The rusty handgun that Vincent van Gogh is believed to have killed himself with in 1890 has sold for €162,500 ($183,000).
The 7mm Lefaucheux revolver went under the hammer at an auction in Paris on Tuesday. AuctionArt, which offered the item, described it as “the most famous weapon in the history of art.”
Although the auction house admitted it could not be completely certain that it was the gun used by the painter to take his life, it pointed to “several pieces of evidence (that) show it must be Van Gogh’s suicide gun.”
“It was discovered where Van Gogh shot it; its caliber is the same as the bullet retrieved from the artist’s body as described by the doctor at the time; (and) scientific studies demonstrate that the gun had stayed in the ground since the 1890s,” AuctionArt said in a statement prior to the sale.
The final selling price was significantly higher than the pre-auction estimate of €60,000 ($67,000).
A farmer found the gun in 1965 in the French village of Auvers-sur-Oise, where the artist died.
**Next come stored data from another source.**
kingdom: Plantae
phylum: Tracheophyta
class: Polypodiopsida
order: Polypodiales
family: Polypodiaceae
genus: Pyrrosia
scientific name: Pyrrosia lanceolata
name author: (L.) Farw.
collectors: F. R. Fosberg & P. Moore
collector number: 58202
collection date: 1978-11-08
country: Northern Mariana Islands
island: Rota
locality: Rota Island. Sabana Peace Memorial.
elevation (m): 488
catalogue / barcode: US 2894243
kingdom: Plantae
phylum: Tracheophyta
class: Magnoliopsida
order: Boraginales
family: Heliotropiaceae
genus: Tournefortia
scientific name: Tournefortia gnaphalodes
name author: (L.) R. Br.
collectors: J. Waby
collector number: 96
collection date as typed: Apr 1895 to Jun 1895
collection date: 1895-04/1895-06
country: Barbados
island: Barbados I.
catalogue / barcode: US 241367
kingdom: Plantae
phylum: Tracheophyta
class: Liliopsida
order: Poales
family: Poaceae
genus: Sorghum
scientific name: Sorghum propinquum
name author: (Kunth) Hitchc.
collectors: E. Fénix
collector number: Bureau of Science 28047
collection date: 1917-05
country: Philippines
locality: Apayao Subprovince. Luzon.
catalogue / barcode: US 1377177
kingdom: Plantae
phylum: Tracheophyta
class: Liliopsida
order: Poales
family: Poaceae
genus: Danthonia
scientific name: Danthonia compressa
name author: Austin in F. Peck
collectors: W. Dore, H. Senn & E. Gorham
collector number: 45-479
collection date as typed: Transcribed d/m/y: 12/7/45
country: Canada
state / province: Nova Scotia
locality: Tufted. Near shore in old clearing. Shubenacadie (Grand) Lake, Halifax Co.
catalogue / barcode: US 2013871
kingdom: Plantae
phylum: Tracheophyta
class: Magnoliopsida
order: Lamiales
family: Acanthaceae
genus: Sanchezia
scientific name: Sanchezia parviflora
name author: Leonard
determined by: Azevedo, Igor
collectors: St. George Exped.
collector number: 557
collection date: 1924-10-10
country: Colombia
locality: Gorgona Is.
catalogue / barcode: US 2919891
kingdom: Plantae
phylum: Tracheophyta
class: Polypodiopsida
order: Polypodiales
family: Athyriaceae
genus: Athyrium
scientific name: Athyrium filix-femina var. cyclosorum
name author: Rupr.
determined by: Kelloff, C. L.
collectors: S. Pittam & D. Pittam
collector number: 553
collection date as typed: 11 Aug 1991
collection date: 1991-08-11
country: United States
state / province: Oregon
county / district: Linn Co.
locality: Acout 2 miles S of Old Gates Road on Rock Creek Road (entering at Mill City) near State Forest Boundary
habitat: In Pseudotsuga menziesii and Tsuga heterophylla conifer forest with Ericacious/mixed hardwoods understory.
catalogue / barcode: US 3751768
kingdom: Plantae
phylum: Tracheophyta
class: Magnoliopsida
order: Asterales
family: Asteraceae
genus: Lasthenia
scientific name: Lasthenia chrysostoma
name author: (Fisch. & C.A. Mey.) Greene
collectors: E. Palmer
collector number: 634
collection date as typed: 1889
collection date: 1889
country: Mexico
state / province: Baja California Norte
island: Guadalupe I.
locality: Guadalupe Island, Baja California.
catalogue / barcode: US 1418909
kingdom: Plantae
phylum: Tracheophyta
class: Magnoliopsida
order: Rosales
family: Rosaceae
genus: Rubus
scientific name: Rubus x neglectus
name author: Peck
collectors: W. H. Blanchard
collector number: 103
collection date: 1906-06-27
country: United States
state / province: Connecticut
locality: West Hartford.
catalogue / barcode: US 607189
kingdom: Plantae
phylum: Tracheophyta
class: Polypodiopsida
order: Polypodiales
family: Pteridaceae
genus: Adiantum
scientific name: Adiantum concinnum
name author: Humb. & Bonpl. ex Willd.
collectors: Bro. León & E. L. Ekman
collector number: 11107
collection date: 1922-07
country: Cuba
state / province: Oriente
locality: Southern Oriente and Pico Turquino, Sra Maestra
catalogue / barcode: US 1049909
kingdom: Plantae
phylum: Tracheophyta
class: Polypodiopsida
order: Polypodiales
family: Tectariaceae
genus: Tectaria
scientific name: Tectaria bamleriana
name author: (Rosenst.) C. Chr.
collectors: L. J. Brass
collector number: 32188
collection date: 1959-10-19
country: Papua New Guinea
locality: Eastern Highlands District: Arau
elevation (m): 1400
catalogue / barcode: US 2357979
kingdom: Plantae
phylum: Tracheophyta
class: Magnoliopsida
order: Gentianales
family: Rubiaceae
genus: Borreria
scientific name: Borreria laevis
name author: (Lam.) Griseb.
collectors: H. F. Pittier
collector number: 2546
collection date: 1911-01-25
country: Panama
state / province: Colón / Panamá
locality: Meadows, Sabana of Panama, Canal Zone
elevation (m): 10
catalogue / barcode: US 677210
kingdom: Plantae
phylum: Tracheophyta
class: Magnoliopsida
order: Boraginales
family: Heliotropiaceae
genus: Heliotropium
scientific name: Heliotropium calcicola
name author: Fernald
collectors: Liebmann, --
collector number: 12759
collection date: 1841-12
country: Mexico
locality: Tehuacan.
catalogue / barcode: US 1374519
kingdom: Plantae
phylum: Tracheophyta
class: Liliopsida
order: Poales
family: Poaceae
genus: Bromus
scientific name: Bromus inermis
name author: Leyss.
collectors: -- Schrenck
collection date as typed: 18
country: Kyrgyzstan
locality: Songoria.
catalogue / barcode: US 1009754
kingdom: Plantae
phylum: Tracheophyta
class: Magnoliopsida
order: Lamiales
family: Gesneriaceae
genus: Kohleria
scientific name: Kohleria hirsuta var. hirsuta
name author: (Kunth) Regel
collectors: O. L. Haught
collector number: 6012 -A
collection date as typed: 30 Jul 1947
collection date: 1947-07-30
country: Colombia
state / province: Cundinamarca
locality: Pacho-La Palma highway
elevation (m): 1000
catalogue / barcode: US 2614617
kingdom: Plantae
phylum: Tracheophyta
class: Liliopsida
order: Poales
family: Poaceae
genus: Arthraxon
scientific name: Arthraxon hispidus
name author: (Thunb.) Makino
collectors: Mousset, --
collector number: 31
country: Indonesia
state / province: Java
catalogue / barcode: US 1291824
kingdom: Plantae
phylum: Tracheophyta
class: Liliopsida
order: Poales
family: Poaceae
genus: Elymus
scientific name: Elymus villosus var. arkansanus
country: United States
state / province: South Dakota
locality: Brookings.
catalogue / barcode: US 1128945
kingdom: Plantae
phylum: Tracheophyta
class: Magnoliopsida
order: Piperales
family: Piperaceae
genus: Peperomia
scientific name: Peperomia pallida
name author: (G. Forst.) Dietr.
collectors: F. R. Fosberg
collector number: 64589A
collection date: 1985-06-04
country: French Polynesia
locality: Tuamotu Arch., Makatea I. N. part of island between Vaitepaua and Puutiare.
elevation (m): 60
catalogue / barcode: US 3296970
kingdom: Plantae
The discovery was made in the same field in which Van Gogh is thought to have shot himself in the stomach in July 1890. The farmer gave the weapon to the owners of an inn in the village, and it was passed down through their family before being put up for auction.
The revolver had previously been on public display at the Van Gogh Museum in Amsterdam in 2016 as part of its exhibition “On the Verge of Insanity: Van Gogh and His Illness.”
The auction house has not named winning bidder.